Allah (cc), herşeyi hikmetle yaratmıştır. Evrendeki pek çok şeyi de insanın hizmetine vermiştir. Güneş Sistemi'nden atmosferdeki oksijen oranına, etinden sütünden faydalandığımız hayvanlardan suya ve daha nicelerine kadar kainattaki pek çok varlığın insanın yaşamına hizmet edecek şekilde yaratıldığı açıkça görülmektedir. Bu gerçek ortadayken, insan hayatının bir amacı olmadığını düşünmek, büyük bir cehalet ve akılsızlık olur. Elbette insanın da bir yaratılış amacı vardır ve Yüce Rabbimiz bu amacı şöyle açıklar:
"… İnsanları yalnızca Bana ibadet etsinler diye yarattım." (Zariyat Suresi, 56)
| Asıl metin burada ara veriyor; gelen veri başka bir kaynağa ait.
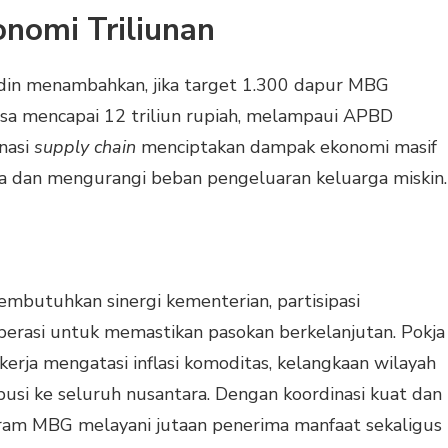
onomi Triliunan
din menambahkan, jika target 1.300 dapur MBG
isa mencapai 12 triliun rupiah, melampaui APBD
inasi
supply chain
menciptakan dampak ekonomi masif
a dan mengurangi beban pengeluaran keluarga miskin.
butuhkan sinergi kementerian, partisipasi
operasi untuk memastikan pasokan berkelanjutan. Pokja
rja mengatasi inflasi komoditas, kelangkaan wilayah
busi ke seluruh nusantara. Dengan koordinasi kuat dan
rogram MBG melayani jutaan penerima manfaat sekaligus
Ancak insanların sadece az bir kısmı bu yaratılış amacını kavrar ve buna uygun olarak yaşar. Allah (cc) dünya üzerindeki yaşamımızı, bu amaca uyup uymadığımızı denemek için yaratmıştır. Rabbimiz'e gönülden kulluk edenlerle O'na isyan edenler bu dünyada ayrılacaktır. İnsana verilen tüm imkanlar (bedeni, duyuları, malları…) bu imtihan içindir. Bir ayette Allah (cc) şöyle buyurur:
"Şüphesiz Biz insanı, karmaşık olan bir damla sudan yarattık. Onu deniyoruz. Bundan dolayı onu işiten ve gören yaptık." (İnsan Suresi, 2)
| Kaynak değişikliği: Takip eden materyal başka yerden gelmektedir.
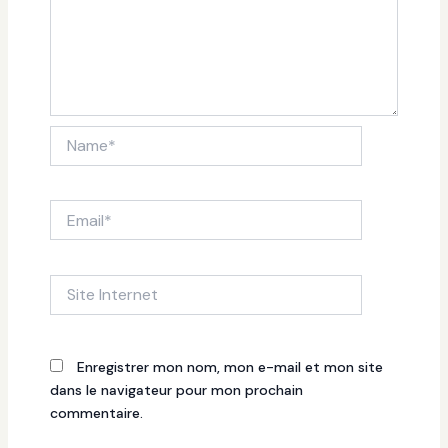
Name*
Email*
Site
Internet
Enregistrer mon nom, mon e-mail et mon site
dans le navigateur pour mon prochain
commentaire.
İnsanın dünyadaki vazifesi, Allah (cc)'a ve ahirete iman etmek, Kuran'da belirtildiği şekilde güzel ahlak sahibi bir insan olmak, Rabbimiz'in sınırlarını korumak ve O'nun hoşnutluğunu kazanmaya çalışmaktır. Yüce Allah (cc) insanlardan gerçek ve samimi bir iman istemektedir. Bu ise kişinin yalnızca "ben inandım" demesiyle elde edilmiş olmaz. İnsan, Allah (cc)'a ve O'nun dinine gerçekten inandığını, şeytanın, kendisini saptırmak için göstereceği büyük çabalara rağmen doğru yoldan dönmeyeceğini göstermelidir. Aynı şekilde inkarcılara uymayacağını, kendi nefsinin tutkularını Allah (cc)'ın rızasına tercih etmeyeceğini de ispatlamalıdır. Bunu ise, karşılaştığı olaylara verdiği tepkilerle ortaya koyacaktır. Allah (cc), dini kabul eden insanın karşısına sabretmesi gereken bazı zorluklar çıkaracak, bunlara karşı gösterdiği tavırlarla onu imtihan edecektir. Bu gerçek, bir Kuran ayetinde şu şekilde bildirilmiştir:
"İnsanlar, (sadece) "İman ettik" diyerek, sınanmadan bırakılacaklarını mı sandılar? " (Ankebut Suresi, 2)
Başka bir ayette de, Allah (cc)'ın 'iman ettik" diyenleri sınayacağı şöyle bildirilmektedir:
"Yoksa siz, Allah, içinizden cehd edenleri (çaba harcayanları) belirtip-ayırt etmeden ve sabredenleri de belirtip-ayırt etmeden cennete gireceğinizi mi sandınız? " (Al-i İmran Suresi, 142)
Gerçek bu iken iman eden bir insanın karşılaştığı zorluklara şaşırması elbette doğru olmaz. Bu zorluklar günlük hayatın sanki sıradan gibi gözüken problemleri de olabilir, ilk bakışta büyük bir felaket gibi gözüken olaylar da olabilir. Mümin tüm bunların hepsine imtihan gözüyle bakmalı, Allah (cc)'a tevekkül etmeli ve O'nun rızasına uygun olan tavrı göstermelidir.
Yaşadığımız her olayda bir İlahi hikmet ve imtihan vardır. Müminin yükümlülüğü, bu gerçeği her zaman akılda tutmak ve daima Allah (cc)'ın rızasına uygun davranışlar göstererek dünya imtihanını kazanmaya çalışmaktır.